### [WHAT TO WORK ON]
Write out the listing exactly, from its first line through the line holding "zi výkonem mozku", but include none of the pictures.

### [DATA SUPPLIED]
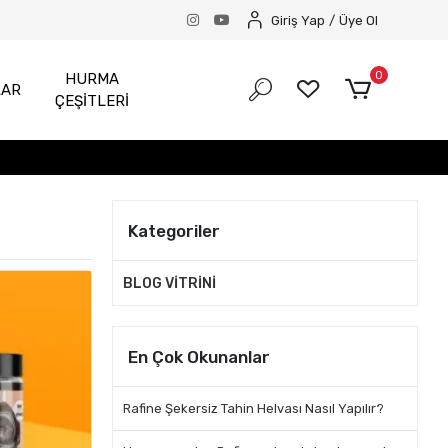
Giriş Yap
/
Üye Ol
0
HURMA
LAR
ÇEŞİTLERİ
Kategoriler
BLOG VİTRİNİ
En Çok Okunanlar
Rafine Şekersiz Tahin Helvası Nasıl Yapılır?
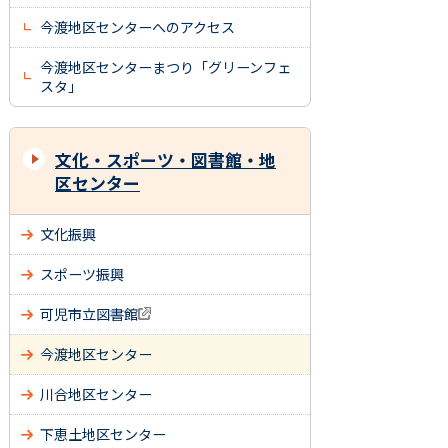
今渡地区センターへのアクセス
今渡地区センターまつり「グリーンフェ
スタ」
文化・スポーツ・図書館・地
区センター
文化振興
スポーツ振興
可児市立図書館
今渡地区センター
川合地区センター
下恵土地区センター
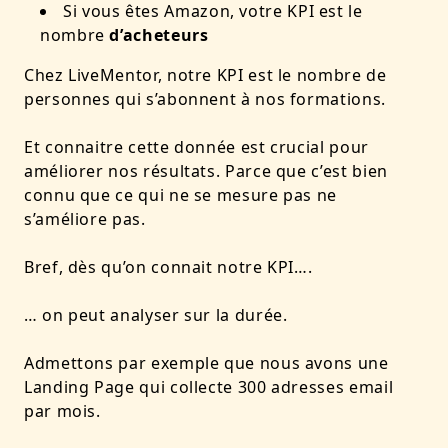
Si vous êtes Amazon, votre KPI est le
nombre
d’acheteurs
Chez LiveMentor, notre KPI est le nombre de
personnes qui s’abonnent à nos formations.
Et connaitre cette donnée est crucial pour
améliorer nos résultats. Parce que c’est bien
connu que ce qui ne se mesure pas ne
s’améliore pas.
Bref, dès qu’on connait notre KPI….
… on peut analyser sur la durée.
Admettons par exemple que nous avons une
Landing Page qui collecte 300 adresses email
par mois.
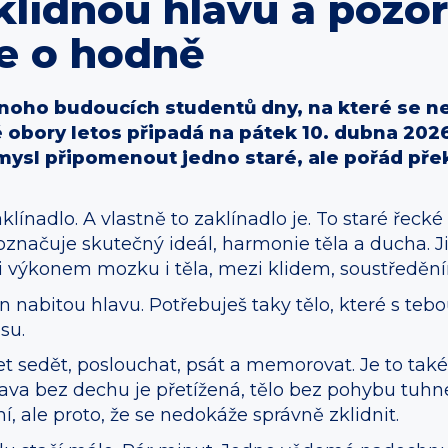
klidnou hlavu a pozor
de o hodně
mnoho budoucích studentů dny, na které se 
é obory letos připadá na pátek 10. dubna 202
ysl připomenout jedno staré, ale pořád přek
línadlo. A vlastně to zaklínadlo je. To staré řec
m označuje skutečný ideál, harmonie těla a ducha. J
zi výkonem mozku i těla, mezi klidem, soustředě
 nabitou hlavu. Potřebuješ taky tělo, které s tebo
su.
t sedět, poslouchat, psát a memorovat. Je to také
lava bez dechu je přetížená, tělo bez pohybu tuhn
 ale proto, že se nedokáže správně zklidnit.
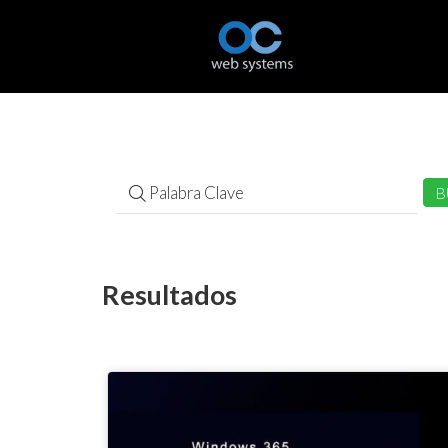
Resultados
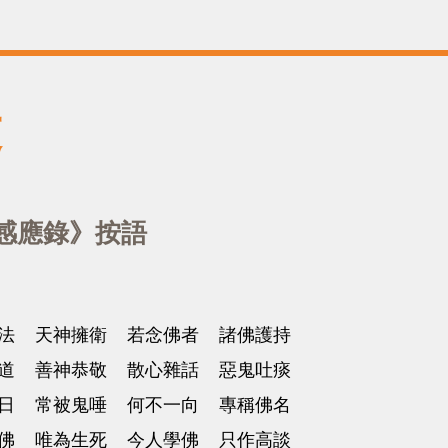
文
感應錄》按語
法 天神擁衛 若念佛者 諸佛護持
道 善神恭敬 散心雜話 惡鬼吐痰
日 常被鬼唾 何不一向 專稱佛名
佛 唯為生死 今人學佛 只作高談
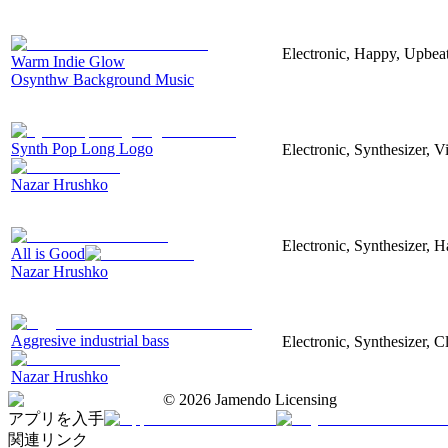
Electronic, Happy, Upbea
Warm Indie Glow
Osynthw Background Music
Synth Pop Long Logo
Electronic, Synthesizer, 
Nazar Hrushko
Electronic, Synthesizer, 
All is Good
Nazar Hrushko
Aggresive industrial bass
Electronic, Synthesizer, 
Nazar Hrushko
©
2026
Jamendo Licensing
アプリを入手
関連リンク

### [WRITTEN SOLUTION]
Giriş Yap
/
Üye Ol
0
HURMA
LAR
ÇEŞİTLERİ
Kategoriler
BLOG VİTRİNİ
En Çok Okunanlar
Rafine Şekersiz Tahin Helvası Nasıl Yapılır?
今渡地区センターへのアクセス
今渡地区センターまつり「グリーンフェ
スタ」
文化・スポーツ・図書館・地
区センター
文化振興
スポーツ振興
可児市立図書館
今渡地区センター
川合地区センター
下恵土地区センター
Si vous êtes Amazon, votre KPI est le
nombre
d’acheteurs
Chez LiveMentor, notre KPI est le nombre de
personnes qui s’abonnent à nos formations.
Et connaitre cette donnée est crucial pour
améliorer nos résultats. Parce que c’est bien
connu que ce qui ne se mesure pas ne
s’améliore pas.
Bref, dès qu’on connait notre KPI….
… on peut analyser sur la durée.
Admettons par exemple que nous avons une
Landing Page qui collecte 300 adresses email
par mois.
klidnou hlavu a pozor
de o hodně
mnoho budoucích studentů dny, na které se 
é obory letos připadá na pátek 10. dubna 202
ysl připomenout jedno staré, ale pořád přek
línadlo. A vlastně to zaklínadlo je. To staré řec
m označuje skutečný ideál, harmonie těla a ducha. J
zi výkonem mozku i těla, mezi klidem, soustředě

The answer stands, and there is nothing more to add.